◆ What to work on ◆
Reproduce word for word the lines below, starting with the line that contains "Which label corresponds" and going on through the end of the entries.

-- Data records follows --

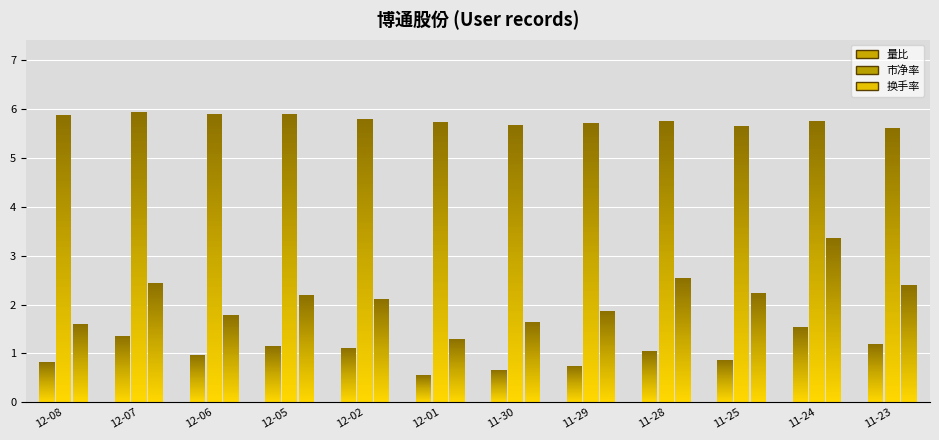

What is the label of the 8th bar from the right?

12-02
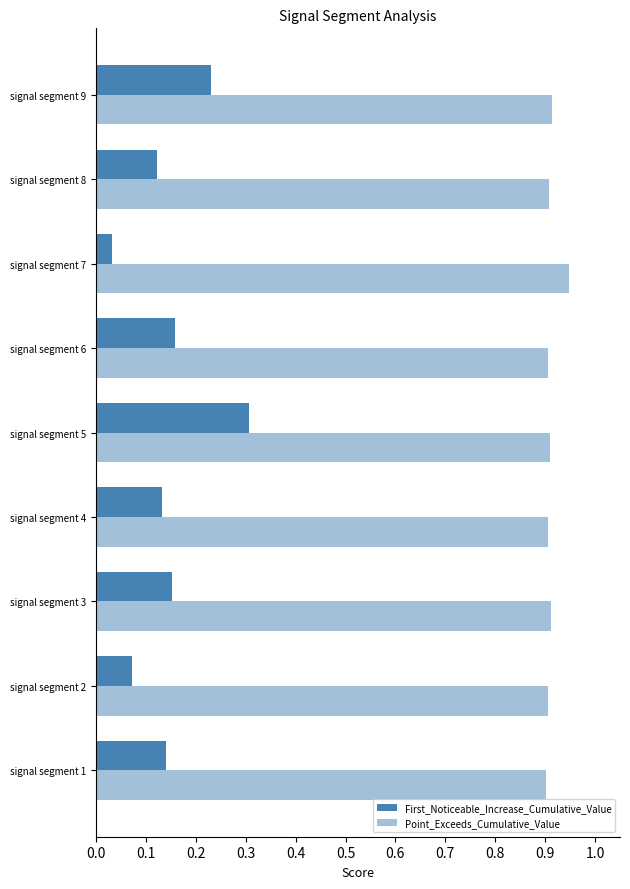

Which series has the largest total across all categories?

Point_Exceeds_Cumulative_Value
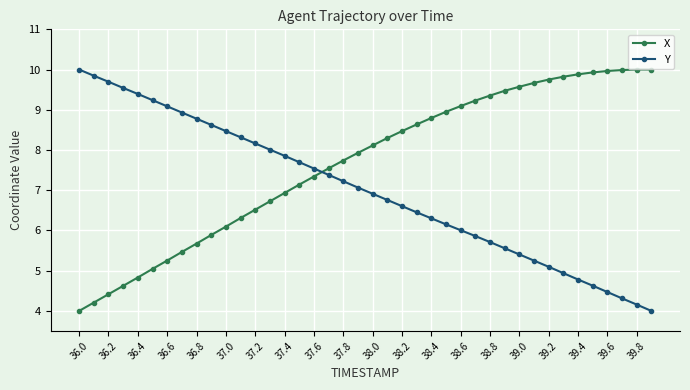

Is this an area chart (filled region under the line)?

No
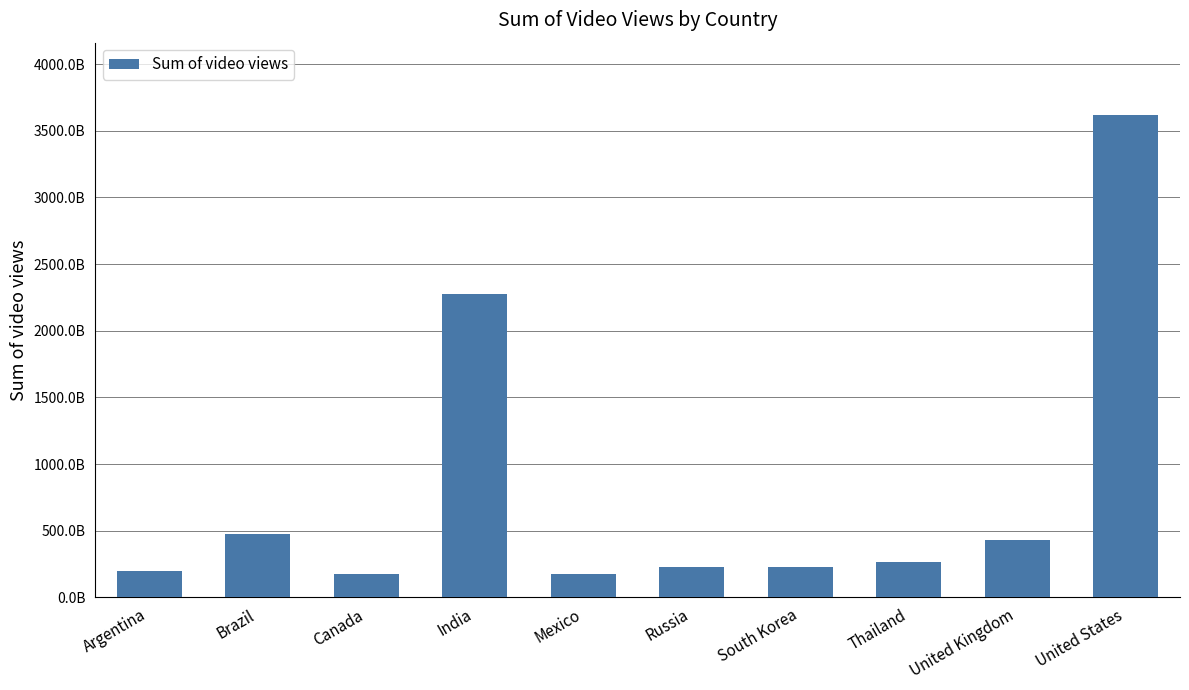

Which label corresponds to the largest value in the chart?

United States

-- Data records concluded --

◆ Solution ◆
Which label corresponds to the largest value in the chart?

United States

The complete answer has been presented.